Among those who’d probably love a rule change is anyone who has anything to do with the New Jersey Devils. The Devils are an almost comical 0-for-14 on shootouts in their last 14, with 13 of those coming last year when they went 0-for-13.
That hurts. It hurts even more if you were to spot them the league average of 5.93 points earned through shootout wins last season. If they got six points on the shootout, they would have made the playoffs.
What the AHL Did
While you can’t do that, you can adjust the rules like the American Hockey League (AHL) did over the summer. The AHL implemented a longer overtime period that features both 4-on-4 and 3-on-3 hockey in an effort to have more games end with a regulation or overtime win (ROW) rather than a shootout win.
The exact methodology isn’t giving a second period of 3-on-3, but a transition taking place after the first whistle following the three-minute mark of overtime. Here are the exact details on that rule change:
Rule 85 (“Overtime”)
During the regular season, the sudden-death overtime period will be seven minutes (7:00) in length, preceded by a “dry scrape” of the entire ice surface.
Teams will change ends at the start of overtime.
Full playing strength will be 4-on-4 until the first whistle following three minutes of play (4:00 remaining), at which time full strength will be reduced to 3-on-3 for the duration of the overtime period.
If the game is still tied following overtime, a winner will be determined by a three-player shootout.
What it did
Here’s where we stand. Creating a break as close to 100 games as possible into this season and last season, we can get a picture, at least an early picture, of what kind of a difference that change is making.
Through the first 96 games of the 2013-14 season (every game from opening night through October 25) 65 games ended in regulation, 11 in overtime — eight at 4-on-4 and three at 4-on-3 during a power play, and 20 went to a shootout.
Through the first 99 games of the 2014-15 season with the new rules changes (every game from opening night through October 26) 77 have ended in regulation (an increase that has nothing to do with the overtime rule changes), six ended during 4-on-4 overtime, two during 4-on-3 overtime, ten during 3-on-3 overtime, and four during a shootout.
So, 22% of games this season have gone beyond three periods while 32.3% of games went beyond regulation last season. That’s an increase that has nothing to do with what we’re talking about, but is a notable shift that may be due to the small sample size. I think we’ll see that gap disappear as the season moves along.
What we can note though is that 64.5% of overtime games last season ended in a shootout. Whereas only 18.1% of overtime games have ended in a shootout this season. Overall that means only 4.03% of games have gone to a shootout this season, while 20.83% went last year.
There are a lot of factors involved and it seems obvious that giving more time in any format to overtime will result in more games being won before the shootout, but the numbers are so drastically different that it’s clear that these changes are working and having a large effect.

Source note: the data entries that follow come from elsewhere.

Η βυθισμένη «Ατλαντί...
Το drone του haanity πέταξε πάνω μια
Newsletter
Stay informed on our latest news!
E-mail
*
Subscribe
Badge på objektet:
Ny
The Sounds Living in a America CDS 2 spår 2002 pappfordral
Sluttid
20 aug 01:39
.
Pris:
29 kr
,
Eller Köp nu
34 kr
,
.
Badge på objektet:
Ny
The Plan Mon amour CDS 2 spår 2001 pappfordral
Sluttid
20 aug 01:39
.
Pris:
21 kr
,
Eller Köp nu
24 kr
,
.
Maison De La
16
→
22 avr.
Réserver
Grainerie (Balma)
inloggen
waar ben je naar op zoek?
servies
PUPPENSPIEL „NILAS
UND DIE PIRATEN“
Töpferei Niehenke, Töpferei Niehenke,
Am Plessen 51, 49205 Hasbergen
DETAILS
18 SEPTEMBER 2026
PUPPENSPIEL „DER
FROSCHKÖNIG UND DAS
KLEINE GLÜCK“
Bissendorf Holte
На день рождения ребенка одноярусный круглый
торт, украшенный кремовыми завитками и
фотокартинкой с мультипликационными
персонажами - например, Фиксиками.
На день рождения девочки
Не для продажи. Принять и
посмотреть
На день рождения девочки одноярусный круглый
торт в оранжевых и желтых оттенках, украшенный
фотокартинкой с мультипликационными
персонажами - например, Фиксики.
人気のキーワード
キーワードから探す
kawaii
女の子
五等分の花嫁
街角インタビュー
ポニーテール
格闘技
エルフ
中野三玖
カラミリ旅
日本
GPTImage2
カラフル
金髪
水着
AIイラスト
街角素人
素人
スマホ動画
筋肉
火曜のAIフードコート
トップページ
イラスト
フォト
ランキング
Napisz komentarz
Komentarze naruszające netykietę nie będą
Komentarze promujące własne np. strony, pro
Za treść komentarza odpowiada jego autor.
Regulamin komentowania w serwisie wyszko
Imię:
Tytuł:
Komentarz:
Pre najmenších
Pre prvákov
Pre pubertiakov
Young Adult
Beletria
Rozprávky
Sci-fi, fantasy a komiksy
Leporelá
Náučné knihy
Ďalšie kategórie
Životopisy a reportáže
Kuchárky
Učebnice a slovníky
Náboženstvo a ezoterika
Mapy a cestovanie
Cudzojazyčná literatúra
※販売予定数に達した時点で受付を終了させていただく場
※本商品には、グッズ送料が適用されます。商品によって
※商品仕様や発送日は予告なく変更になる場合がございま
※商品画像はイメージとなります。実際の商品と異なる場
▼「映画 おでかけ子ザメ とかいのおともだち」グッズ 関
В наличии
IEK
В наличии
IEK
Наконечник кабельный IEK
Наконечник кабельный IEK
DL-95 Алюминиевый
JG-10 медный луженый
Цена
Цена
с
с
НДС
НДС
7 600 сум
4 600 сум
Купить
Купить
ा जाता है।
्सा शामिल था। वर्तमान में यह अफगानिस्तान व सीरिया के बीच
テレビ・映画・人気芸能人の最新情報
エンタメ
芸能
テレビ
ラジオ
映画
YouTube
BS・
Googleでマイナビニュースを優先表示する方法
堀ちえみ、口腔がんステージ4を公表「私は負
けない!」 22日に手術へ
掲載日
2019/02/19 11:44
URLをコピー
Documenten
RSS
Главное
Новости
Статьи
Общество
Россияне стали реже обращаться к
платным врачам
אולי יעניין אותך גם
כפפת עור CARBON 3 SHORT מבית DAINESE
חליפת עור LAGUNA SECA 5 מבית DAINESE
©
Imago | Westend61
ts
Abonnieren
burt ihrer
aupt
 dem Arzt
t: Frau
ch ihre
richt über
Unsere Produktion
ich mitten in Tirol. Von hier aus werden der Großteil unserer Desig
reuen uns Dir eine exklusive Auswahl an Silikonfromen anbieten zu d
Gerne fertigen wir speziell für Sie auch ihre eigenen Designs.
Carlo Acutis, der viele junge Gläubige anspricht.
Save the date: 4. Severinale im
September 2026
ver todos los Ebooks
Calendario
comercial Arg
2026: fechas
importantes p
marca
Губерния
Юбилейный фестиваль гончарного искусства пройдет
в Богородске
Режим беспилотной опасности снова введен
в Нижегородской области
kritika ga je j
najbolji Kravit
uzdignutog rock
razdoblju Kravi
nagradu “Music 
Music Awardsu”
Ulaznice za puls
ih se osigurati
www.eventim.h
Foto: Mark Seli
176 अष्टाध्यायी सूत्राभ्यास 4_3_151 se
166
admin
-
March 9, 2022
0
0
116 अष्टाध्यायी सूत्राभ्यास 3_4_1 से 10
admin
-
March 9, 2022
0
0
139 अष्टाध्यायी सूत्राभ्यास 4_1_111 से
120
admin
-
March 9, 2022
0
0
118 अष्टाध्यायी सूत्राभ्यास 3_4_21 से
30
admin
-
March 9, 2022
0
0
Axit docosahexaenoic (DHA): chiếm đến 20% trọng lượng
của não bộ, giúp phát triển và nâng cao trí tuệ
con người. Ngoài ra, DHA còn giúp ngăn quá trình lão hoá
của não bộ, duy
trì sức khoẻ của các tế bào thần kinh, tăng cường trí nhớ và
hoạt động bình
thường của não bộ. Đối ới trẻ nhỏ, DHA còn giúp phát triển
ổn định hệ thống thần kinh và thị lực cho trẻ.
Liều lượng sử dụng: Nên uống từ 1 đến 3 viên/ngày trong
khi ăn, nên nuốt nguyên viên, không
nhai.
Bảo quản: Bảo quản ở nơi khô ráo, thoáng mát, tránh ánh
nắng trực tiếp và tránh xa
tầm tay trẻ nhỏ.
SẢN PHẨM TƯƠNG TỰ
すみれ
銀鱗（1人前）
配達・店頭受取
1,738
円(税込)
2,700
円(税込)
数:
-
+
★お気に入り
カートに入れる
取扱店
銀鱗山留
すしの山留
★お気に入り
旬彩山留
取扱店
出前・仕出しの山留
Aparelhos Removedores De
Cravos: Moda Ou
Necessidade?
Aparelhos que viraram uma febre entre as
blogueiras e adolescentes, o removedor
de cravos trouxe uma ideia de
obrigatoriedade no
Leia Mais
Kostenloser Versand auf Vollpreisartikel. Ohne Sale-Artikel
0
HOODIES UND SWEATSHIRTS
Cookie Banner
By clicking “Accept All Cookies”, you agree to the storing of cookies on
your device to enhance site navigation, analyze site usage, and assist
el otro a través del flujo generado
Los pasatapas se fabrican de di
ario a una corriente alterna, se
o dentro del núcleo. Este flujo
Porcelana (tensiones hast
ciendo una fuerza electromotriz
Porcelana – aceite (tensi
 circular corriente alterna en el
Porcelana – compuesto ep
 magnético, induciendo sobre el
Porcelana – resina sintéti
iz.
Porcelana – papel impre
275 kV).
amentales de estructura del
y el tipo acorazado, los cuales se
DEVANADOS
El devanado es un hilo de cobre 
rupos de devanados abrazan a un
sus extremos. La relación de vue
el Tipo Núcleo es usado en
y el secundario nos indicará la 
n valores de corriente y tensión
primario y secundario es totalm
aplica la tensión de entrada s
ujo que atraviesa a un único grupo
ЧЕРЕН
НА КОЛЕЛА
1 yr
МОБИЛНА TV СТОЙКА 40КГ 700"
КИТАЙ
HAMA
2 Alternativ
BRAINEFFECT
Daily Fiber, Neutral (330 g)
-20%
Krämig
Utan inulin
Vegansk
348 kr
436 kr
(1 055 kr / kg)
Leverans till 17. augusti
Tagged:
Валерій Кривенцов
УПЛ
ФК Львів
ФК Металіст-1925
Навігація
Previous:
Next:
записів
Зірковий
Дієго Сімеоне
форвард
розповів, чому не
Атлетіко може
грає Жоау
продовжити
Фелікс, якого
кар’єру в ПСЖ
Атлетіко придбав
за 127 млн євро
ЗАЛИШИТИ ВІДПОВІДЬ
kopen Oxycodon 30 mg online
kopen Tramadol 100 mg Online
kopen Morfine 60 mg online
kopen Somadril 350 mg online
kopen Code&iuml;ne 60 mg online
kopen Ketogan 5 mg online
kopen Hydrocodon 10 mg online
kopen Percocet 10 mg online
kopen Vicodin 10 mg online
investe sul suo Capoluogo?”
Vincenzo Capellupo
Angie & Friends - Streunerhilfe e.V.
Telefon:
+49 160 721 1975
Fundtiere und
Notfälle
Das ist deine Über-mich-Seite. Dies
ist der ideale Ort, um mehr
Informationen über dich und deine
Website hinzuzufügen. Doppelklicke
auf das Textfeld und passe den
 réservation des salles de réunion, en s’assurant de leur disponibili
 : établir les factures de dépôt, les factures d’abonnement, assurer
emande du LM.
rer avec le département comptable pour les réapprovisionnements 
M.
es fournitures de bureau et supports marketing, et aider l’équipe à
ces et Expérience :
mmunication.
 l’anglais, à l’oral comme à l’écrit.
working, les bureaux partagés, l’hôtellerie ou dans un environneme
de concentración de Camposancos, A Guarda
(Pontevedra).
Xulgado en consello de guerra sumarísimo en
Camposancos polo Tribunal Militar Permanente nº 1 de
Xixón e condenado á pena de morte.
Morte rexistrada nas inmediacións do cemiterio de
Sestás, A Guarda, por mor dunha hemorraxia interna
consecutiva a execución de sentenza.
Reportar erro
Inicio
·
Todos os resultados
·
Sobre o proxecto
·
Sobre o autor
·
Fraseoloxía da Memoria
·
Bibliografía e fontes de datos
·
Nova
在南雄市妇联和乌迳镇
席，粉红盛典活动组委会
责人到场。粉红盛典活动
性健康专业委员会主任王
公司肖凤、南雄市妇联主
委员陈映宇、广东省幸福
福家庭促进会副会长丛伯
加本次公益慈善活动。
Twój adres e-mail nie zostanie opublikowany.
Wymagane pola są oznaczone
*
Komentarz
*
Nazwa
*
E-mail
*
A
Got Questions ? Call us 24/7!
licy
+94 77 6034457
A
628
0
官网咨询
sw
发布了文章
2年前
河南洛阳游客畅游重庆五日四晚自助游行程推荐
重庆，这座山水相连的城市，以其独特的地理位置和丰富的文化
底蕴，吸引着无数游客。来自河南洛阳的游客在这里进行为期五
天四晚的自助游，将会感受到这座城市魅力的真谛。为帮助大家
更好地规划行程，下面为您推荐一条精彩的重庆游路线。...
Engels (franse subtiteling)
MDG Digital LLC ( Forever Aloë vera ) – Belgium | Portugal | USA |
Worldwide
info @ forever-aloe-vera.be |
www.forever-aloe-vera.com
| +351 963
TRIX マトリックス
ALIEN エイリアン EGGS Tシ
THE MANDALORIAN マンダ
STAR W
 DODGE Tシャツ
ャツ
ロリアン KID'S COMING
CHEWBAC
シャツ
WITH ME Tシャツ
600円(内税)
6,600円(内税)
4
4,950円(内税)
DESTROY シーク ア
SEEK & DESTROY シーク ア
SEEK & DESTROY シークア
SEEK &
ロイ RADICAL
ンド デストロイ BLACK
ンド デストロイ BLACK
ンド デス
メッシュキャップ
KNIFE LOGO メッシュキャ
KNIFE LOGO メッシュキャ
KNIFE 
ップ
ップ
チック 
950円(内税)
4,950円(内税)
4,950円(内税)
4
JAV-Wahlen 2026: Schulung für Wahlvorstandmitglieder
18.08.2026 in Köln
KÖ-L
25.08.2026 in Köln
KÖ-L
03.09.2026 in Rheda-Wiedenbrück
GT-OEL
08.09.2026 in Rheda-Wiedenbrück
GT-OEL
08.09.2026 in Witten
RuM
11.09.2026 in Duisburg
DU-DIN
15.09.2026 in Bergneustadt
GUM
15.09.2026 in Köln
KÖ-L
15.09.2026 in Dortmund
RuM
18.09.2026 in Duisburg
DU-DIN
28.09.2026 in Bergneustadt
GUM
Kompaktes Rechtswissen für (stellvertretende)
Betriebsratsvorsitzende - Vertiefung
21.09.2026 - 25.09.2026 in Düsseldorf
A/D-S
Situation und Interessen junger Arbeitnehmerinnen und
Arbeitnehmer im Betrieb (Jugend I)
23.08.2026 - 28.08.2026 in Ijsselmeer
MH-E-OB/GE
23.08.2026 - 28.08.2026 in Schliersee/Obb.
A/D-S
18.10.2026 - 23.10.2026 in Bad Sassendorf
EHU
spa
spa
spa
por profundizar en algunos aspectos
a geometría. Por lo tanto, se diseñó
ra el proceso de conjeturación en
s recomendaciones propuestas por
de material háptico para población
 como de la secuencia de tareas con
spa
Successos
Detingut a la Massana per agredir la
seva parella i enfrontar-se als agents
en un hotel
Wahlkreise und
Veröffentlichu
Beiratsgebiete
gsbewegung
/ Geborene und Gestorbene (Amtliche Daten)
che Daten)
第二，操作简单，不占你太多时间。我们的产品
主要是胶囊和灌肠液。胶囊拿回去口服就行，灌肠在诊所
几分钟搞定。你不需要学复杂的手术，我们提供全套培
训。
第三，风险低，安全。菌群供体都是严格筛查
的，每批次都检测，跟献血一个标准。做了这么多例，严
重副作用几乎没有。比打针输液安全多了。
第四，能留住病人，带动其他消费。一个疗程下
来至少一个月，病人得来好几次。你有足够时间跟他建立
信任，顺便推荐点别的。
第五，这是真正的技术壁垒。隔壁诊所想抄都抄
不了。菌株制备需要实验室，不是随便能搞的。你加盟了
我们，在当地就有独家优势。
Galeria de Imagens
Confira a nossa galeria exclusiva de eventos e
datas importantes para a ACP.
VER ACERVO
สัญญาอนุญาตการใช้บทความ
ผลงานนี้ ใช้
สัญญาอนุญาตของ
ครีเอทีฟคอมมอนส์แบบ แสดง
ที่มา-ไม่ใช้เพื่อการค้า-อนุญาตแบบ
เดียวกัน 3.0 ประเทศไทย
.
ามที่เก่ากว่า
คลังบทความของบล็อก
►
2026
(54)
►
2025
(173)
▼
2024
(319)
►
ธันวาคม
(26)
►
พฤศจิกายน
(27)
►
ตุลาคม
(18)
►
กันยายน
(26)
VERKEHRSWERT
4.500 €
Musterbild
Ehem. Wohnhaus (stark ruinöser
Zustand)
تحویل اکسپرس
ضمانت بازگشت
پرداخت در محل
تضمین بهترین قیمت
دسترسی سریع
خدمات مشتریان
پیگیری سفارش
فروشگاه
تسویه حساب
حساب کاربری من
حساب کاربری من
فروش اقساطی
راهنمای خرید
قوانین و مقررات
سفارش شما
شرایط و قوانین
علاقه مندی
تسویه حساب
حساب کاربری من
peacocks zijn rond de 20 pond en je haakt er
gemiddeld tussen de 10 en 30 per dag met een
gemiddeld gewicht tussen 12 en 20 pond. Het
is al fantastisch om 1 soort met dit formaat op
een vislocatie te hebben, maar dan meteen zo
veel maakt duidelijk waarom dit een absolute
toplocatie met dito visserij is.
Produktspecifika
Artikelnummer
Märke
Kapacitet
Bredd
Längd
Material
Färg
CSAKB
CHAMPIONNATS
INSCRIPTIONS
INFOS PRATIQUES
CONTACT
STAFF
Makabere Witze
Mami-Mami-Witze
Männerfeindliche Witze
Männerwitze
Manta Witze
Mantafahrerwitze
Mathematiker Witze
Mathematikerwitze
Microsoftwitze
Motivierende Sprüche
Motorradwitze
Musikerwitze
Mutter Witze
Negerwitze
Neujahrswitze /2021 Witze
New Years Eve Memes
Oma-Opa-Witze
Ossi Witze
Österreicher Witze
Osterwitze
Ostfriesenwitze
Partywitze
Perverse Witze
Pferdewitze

We’ll keep tabs on whether this trend continues, but if the results are this drastic and they’re only adding two minutes to the game, it may be worth exploring at the NHL level. Two minutes wouldn’t drastically change broadcasts and may even result in average game time being shorter. (Shootouts can be slow and the 3-on-3 would start while there is currently a 4-on-4 situation under the current rules.) A rule change at the NHL level would give teams like the Devils a more accurate representation in the standings and may increase playoff competition, by not blocking out better teams who fail at skills competitions. It’d mean more points being distributed through playing hockey instead of every 12-year-old’s favorite part of pee-wee practice.